Recensione: Fungus
I Fungus sono un quintetto di Genova giunto con The face of evil al terzo disco che, come si sa, è sempre il disco della conferma. Trovandoli nel rooster della Black Widow sarà chiaro a tutti che i nostri sono dediti al prog, parimenti sarà chiaro che il prog in questione è tale nell’accezione più filologica e meno metafisica del termine. Vale a dire che, se negli anni ’70 il prog era ricerca di nuove sonorità, i nostri invece negli anni 70 avrebbero preferito viverci.

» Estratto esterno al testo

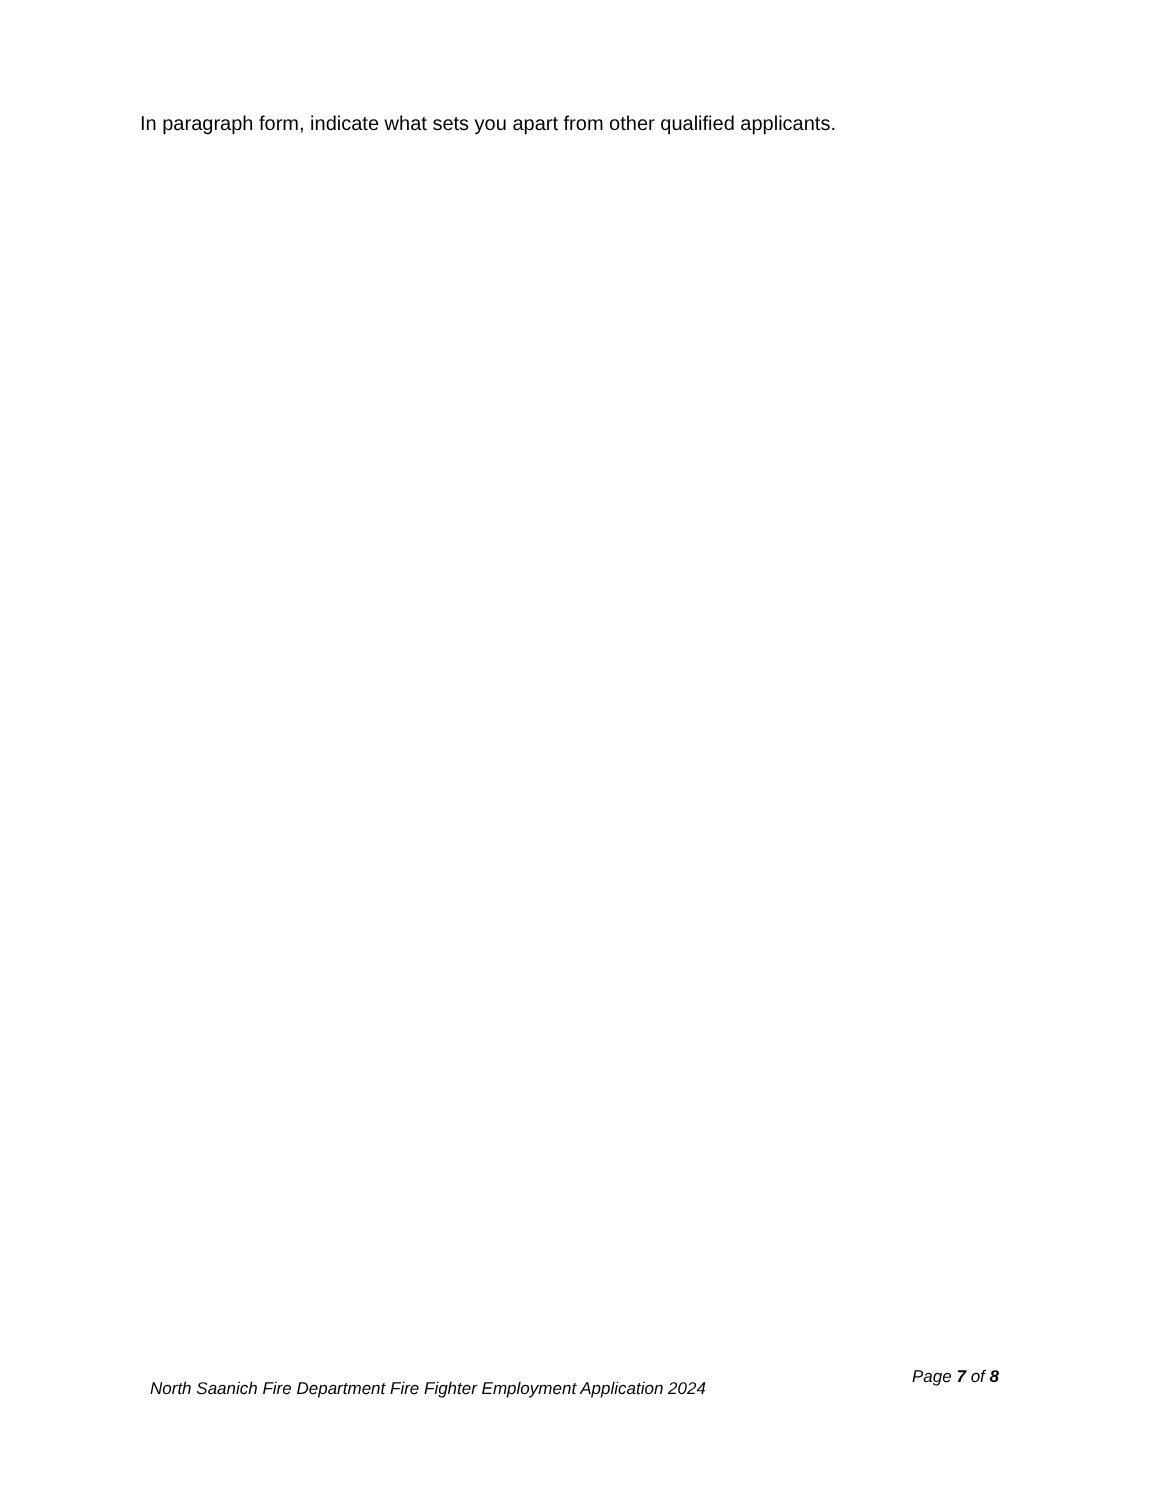In paragraph form, indicate what sets you apart from other qualified applicants.
North Saanich Fire Department Fire Fighter Employment Application 2024
Page 7 of 8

Quello che aspetta l’ascoltatore infatti è un viaggio di circa un’ora tra la psichedelia, il proto hard rock e il progressive. La faccia del diavolo è dipinta sulle tinte del Re cremisi e della Vedova nera e si snoda lungo dieci episodi che, a dispetto di una derivatività manifesta e probabilmente sbandierata con orgoglio, lascia trasparire un talento compositivo degno di nota. I dieci episodi infatti si mantengono vari, le influenze sono calibrate sapientemente in modo da ottenere risultati molto diversi l’un dall’altro. Soprattutto poi, il songwriting è sì efficace da cogliere l’ascoltatore di sorpresa sin dal primo ascolto.
La opener The face of evil si apre avvolgente e tranquilla, sorretta da un meraviglioso apparato di tastiere. Si tratta di un’ottima suite, che prende quota col passare dei minuti, con un costante aumento di groove e d’acidità, e finisce per trasformarsi in una jam hard rock. Molto probabilmente il miglior pezzo dell’album, sebbene non cali in tavola tutte le carte a disposizione dei genovesi. Subito dopo infatti l’acustica Gentle season propone una intrigante mistura di Black Widow e Pink Floyd, mentre la brevilinea ed incalzante The great deceit, fa venire in mente gli Spiritual front (almeno al sottoscritto, che non sa spiegarsi perché).
Rain è un altro pezzo da applausi, sebbene alle volte tenda un po’ a perdersi in meandri troppo arzigogolati, una cavalcata acida che mette in luce l’indiscutibile bravura di Alejandro J. Blisset alla chittarra, uno dei fattori determinanti per la riuscita di questo disco. In tema di Trip acidi, Share your suicide part III è sicuramente la composizione più maligna e sinistra del lotto, dove le chitarre si fan da parte e salgono in cattedra tastiere, moog, mellotron e pure un theremin. Angel with no pain invece ci riconduce ad un hard rock teso e violento, qualcosa di molto prossimo ai Bigelf visti il mese scorso. E un po’ viene da chiedersi che cosa potrebbero fare i Fungus se venissero anche loro dalla California e fossero sotto contratto con la Inside out. Perché i nostri sono dotati di ottima tecnica e ottima capacità compositiva, come confermato anche dalla conclusiva The sun, suite specchio della opener per struttura e varietà. L’unica cosa che manca a questo gruppo è la voglia di rischiare, e dunque di rendere personale la propria proposta.
Ci troviamo in sostanza di fronte ad un disco caldo, suonato con bravura e soprattutto passione. Un disco che dimostra come guardare al futuro non sia l’unico modo di fare buona musica. Trattandosi di una proposta, come detto in apertura, filologica e quindi non destinata a sconvolgervi la vita, il consiglio è quello di recuperare la title track o The sun su Soundcloud e dare un ascolto. Se quello che sentirete sarà di vostro gradimento, coi Fungus andate sul sicuro.